Riesenapplaus zum Abschied von Thielemann

München (dpa) - „Verachtet mir die Meister nicht, und ehrt mir ihre Kunst“ heißt es in Richard Wagners „Die Meistersinger von Nürnberg“. War es ein Wink mit dem Zaunpfahl respektive Taktstock, als Christian Thielemann sich bei der Zugabe für sein letztes Münchner Konzert als Chefdirigent der Philharmoniker für das Vorspiel zu dieser Oper entschied?

Hatte es doch 2009 Streit mit der Stadt über die Kompetenzen des Generalmusikdirektors (GMD) gegeben. Das Ende des monatelangen Zoffs war am Sonntagabend zu erleben: Weil Thielemann sich dem Diktat der Kulturbürokratie nicht beugte und keinen neuen Vertrag unterschrieb, stand er nun in der Philharmonie letztmals am Pult des städtischen Weltklasse-Orchesters und nahm Abschied vom wehmütig gestimmten Publikum. Insofern könnte der Appell des Dichters Hans Sachs in dem Singspiel durchaus als musikalische Mahnung Thielemanns an die Stadtväter verstanden werden, ihren Meister am Pult der Philharmoniker doch bitte etwas mehr zu achten.

Doch waren am lauen Frühsommerabend wieder alle auf Harmonie getrimmt - der Meister selbst, sein Orchester, die Zuhörer sowieso und Kulturreferent Hans-Georg Küppers nicht minder. Er würdigte zu Beginn des Konzerts die „hervorragende und wunderbare Arbeit“ Thielemanns in München und erinnerte an „meisterhafte Konzerte mit herausragendem Niveau“. Der Applaus donnerte, als Küppers dem gut gelaunten „General“ a.D. ein Münchner Kindl in Porzellan überreichte.

Der Zufall hatte es so gewollt, dass sich der Spezialist für das Klassische und Romantische mit einem für ihn eher untypischen Programm verabschiedete: Werke der französischen „Brückenbauer“ Claude Debussy und Maurice Ravel zur Musik des 20. Jahrhunderts standen im Mittelpunkt, eines der Klavierkonzerte von Wolfgang Amadeus Mozart war eher Beiwerk.

Es begann mit berückend schön gespielten Flötensoli in Debussys Vorspiel zu „Der Nachmittag eines Fauns“. Radu Lupu interpretierte danach in selten abgeklärter Manier Mozarts A-Dur-Klavierkonzert mit seinem melancholischen Mittelsatz.
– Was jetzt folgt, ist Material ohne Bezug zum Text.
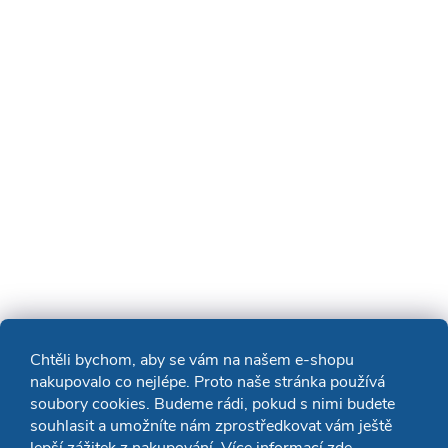
Chtěli bychom, aby se vám na našem e-shopu
nakupovalo co nejlépe. Proto naše stránka používá
soubory cookies. Budeme rádi, pokud s nimi budete
souhlasit a umožníte nám zprostředkovat vám ještě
Da spielt einer ohne Pathos - zurückgelehnt wie auf dem Bürostuhl - mit der musikalischen Erfahrung eines langen Künstlerlebens Mozart vom Feinsten, freut sich sichtlich am fein begleitenden Orchester und lässt sich von Thielemann - ausnahmsweise ohne Taktstock - einfühlsam führen.

Nach der Pause dann wieder Debussy: In seinen dreisätzigen symphonischen Skizzen „La Mer“ ließ Thielemann die Wellen hörbar schlagen und den Wind mit dem Meer in einen packenden Dialog treten. Die fünfköpfige Schlagzeuggruppe der Philharmoniker trommelte auf Pauken und Becken, was das Zeug hielt. Des Maestros Abschiedsgeschenk ans treue Münchner Publikum war Ravels „La Valse“, den der künftige Chefdirigent der Sächsischen Staatskapelle Dresden hinreißend tänzelnd und am Schluss eruptiv darbot.

Das war's dann nach der mit Standing Ovations bedachten Wagner-Zugabe mit Thielemann und den Philharmonikern in München. Für das Orchester selbst ist indessen die Zusammenarbeit noch nicht ganz zu Ende. Ausgerechnet mit der 5. Symphonie von Anton Bruckner, die Thielemann am 29. Oktober 2004 bei seinem Antrittskonzert als GMD in der Philharmonie dirigierte, verabschiedet sich der künftige Wahl-Dresdner an diesem Dienstag im Goldenen Saal des Wiener Musikvereins vom Orchester - der Kreis schließt sich.